Para muito a mais verdadeira herdeira do legado de Agatha Christie, Clark ganhou a alcunha de Rainha do Suspense, gozando de uma reputação única nos meandros da chamada literatura policial. Como que a provar isso mesmo chega-nos agora “O Azul dos Teus Olhos” (Bertrand Editora, 2015), um romance construído com base em dois enredos que se complementam, tornando esta obra numa espécie de “dois-em-um”.
Há cerca de cinco anos, o Dr. Greg Moran – marido de Laurie – é morto por um psicopata que perseguia a sua família. A única testemunha ocular do assassino foi Timmy, filho do casal, na altura com apenas três anos. Na retina de Timmy ficaram os diabólicos e penetrantes olhos azuis do assassino, que se tornaram uma presença habitual dos seus constantes pesadelos.
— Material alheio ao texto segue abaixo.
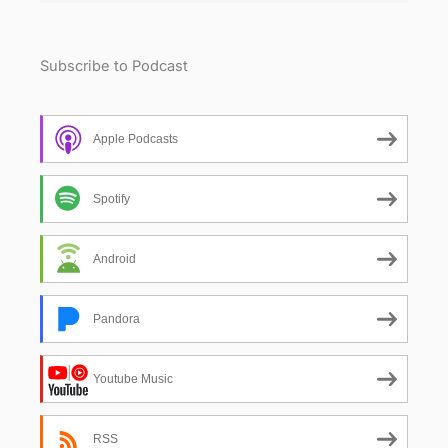
Subscribe to Podcast
Apple Podcasts
Spotify
Android
Pandora
Youtube Music
RSS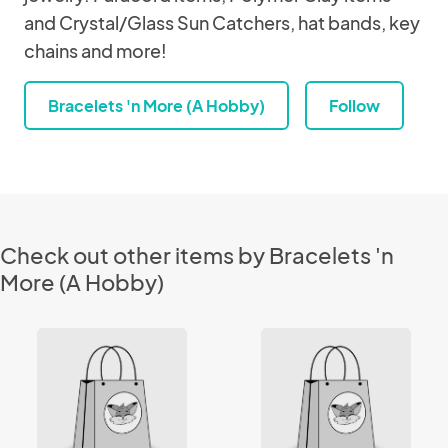
and Crystal/Glass Sun Catchers, hat bands, key
chains and more!
Bracelets 'n More (A Hobby)
Follow
Check out other items by Bracelets 'n
More (A Hobby)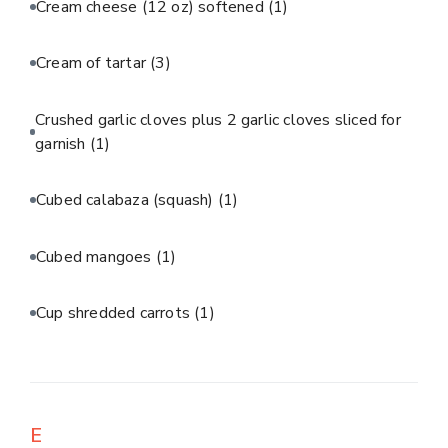
Cream cheese (12 oz) softened
(1)
Cream of tartar
(3)
Crushed garlic cloves plus 2 garlic cloves sliced for
garnish
(1)
Cubed calabaza (squash)
(1)
Cubed mangoes
(1)
Cup shredded carrots
(1)
E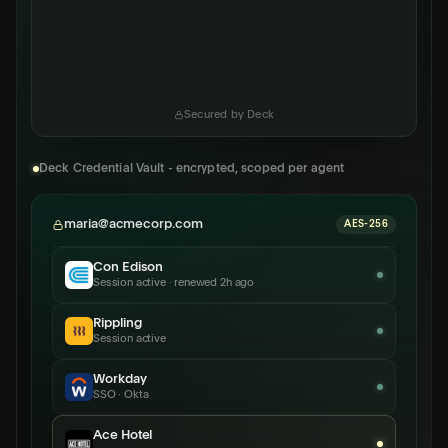
Secured by Deck
Deck Credential Vault - encrypted, scoped per agent
maria@acmecorp.com
AES-256
Con Edison
Session active · renewed 2h ago
Rippling
Session active
Workday
SSO · Okta
Ace Hotel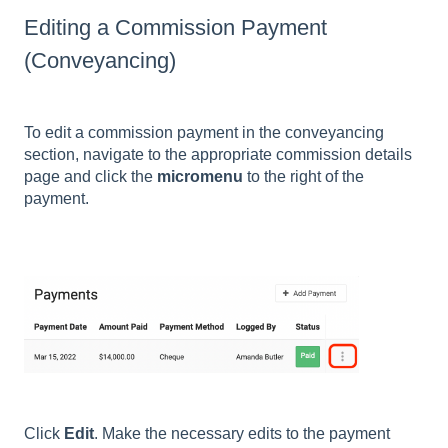
Editing a Commission Payment
(Conveyancing)
To edit a commission payment in the conveyancing
section, navigate to the appropriate commission details
page and click the
micromenu
to the right of the
payment.
Click
Edit
. Make the necessary edits to the payment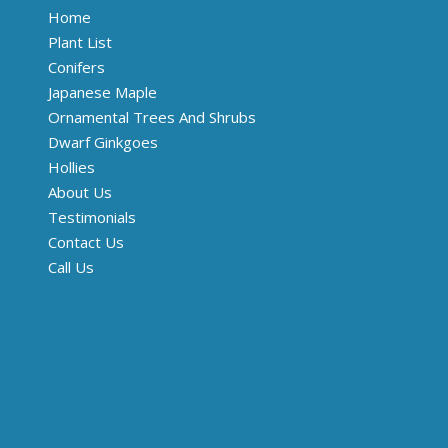
Home
Plant List
Conifers
Japanese Maple
Ornamental Trees And Shrubs
Dwarf Ginkgoes
Hollies
About Us
Testimonials
Contact Us
Call Us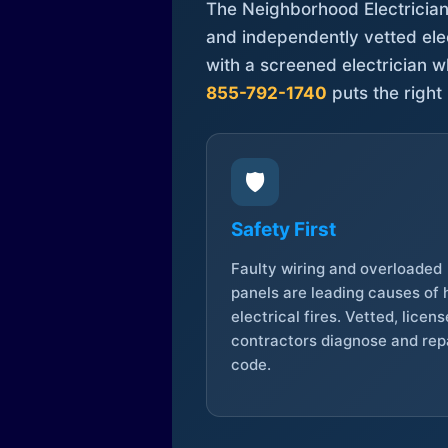
The Neighborhood Electrician 
and independently vetted elec
with a screened electrician 
855-792-1740
puts the right 
🛡️
Safety First
Faulty wiring and overloaded
panels are leading causes of
electrical fires. Vetted, licen
contractors diagnose and repa
code.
Mas Laurie é perseguida por mais do que a perda do marido e o tormento de Timmy. Quando a criança conseguiu fugir do cenário do crime, o assassino, escondido por um lenço que lhe cobria o rosto, gritou a pior das ameaças: «Diz à tua mãe que a seguir é ela. E depois, és tu».
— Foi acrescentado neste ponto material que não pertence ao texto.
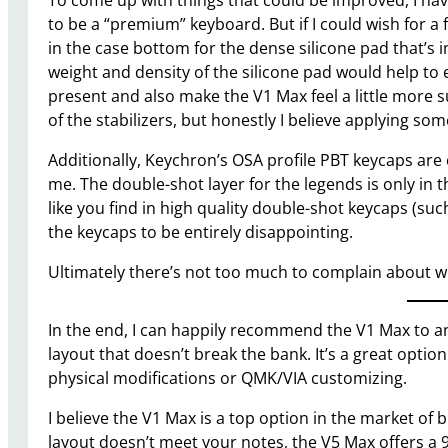
To come up with things that could be improved, I have 
to be a “premium” keyboard. But if I could wish for a
in the case bottom for the dense silicone pad that’s in
weight and density of the silicone pad would help to
present and also make the V1 Max feel a little more 
of the stabilizers, but honestly I believe applying som
Additionally, Keychron’s OSA profile PBT keycaps are co
me. The double-shot layer for the legends is only in th
like you find in high quality double-shot keycaps (such
the keycaps to be entirely disappointing.
Ultimately there’s not too much to complain about w
In the end, I can happily recommend the V1 Max to a
layout that doesn’t break the bank. It’s a great optio
physical modifications or QMK/VIA customizing.
I believe the V1 Max is a top option in the market of
layout doesn’t meet your notes, the V5 Max offers a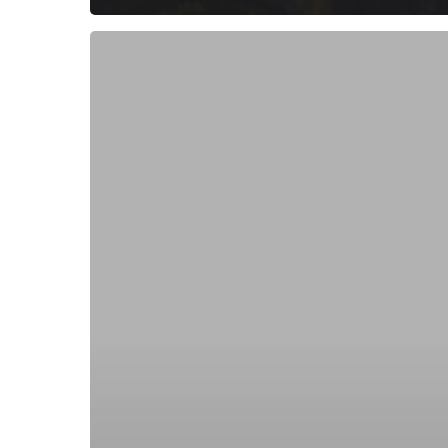
Subscribe now for f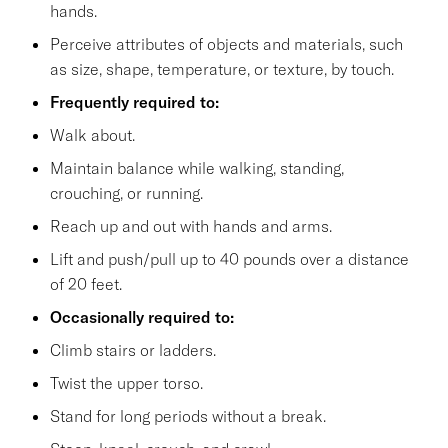
hands.
Perceive attributes of objects and materials, such
as size, shape, temperature, or texture, by touch.
Frequently required to:
Walk about.
Maintain balance while walking, standing,
crouching, or running.
Reach up and out with hands and arms.
Lift and push/pull up to 40 pounds over a distance
of 20 feet.
Occasionally required to:
Climb stairs or ladders.
Twist the upper torso.
Stand for long periods without a break.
No presente, Laurie enfrenta novamente um homicídio, ainda que desta vez ficcionado e no papel de produtora de um programa televisivo que versa sobre crimes reais. A temporada abre com o caso de Betsy Powell, um mistério que ainda está por resolver passadas duas décadas. Nessa altura, a socialite Betsy foi encontrada morta, asfixiada na sua cama. O corpo foi descoberto pela sua filha e mais três amigas que chegavam da sua festa de finalistas. O caso assolou os órgãos de comunicação social por todo o país.
Agora, com a colaboração dos convidados, Laurie “reabre” o caso, mas quando as gravações começam torna-se claro que cada um dos presentes tem segredos por revelar. O passado não é um cenário pacífico e resolvido para aquelas mentes que sentem ainda, de perto, um par de olhos azuis que as observam.
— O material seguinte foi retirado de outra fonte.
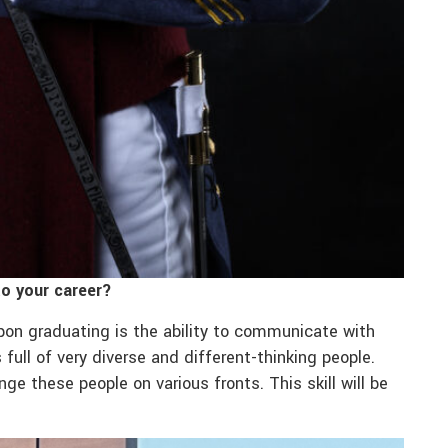
to your career?
upon graduating is the ability to communicate with
 full of very diverse and different-thinking people.
e these people on various fronts. This skill will be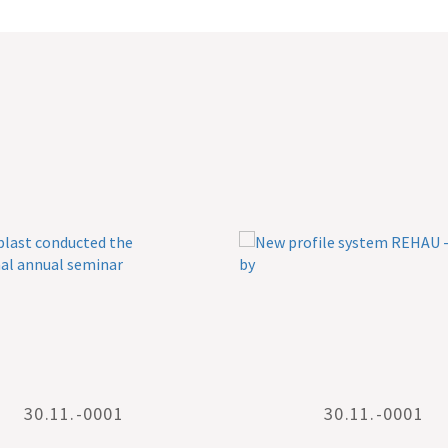
30.11.-0001
30.11.-0001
Somos assim transportados para um universo muito ao género da já referida Agatha Christie, sendo que na narrativa de “O Azul dos Teus Olhos” Clark recorre mesmo à referência do clássico “Crime no Expresso do Oriente”. Tal como no complexo mundo de Poirot, também aqui todos os suspeitos são criaturas desprezíveis e qualquer um poderá ser o assassino.
E, tal como Christie, Mary Higging Clark exibe uma visão sombria da humanidade. Enquanto devora as páginas deste livro, o leitor é confrontado com roubos, extorsão, vários adultérios, incestos e crueldades várias, entre um “elenco” onde todos se odeiam…de morte.
A narrativa flui com naturalidade, a escrita é simples, directa e viciante, as personagens são interessantes e o suspense está sempre, mas sempre, presente. Ainda assim, o final pauta-se por alguma previsibilidade e leva o leitor a pensar em mais alternativas para o epílogo.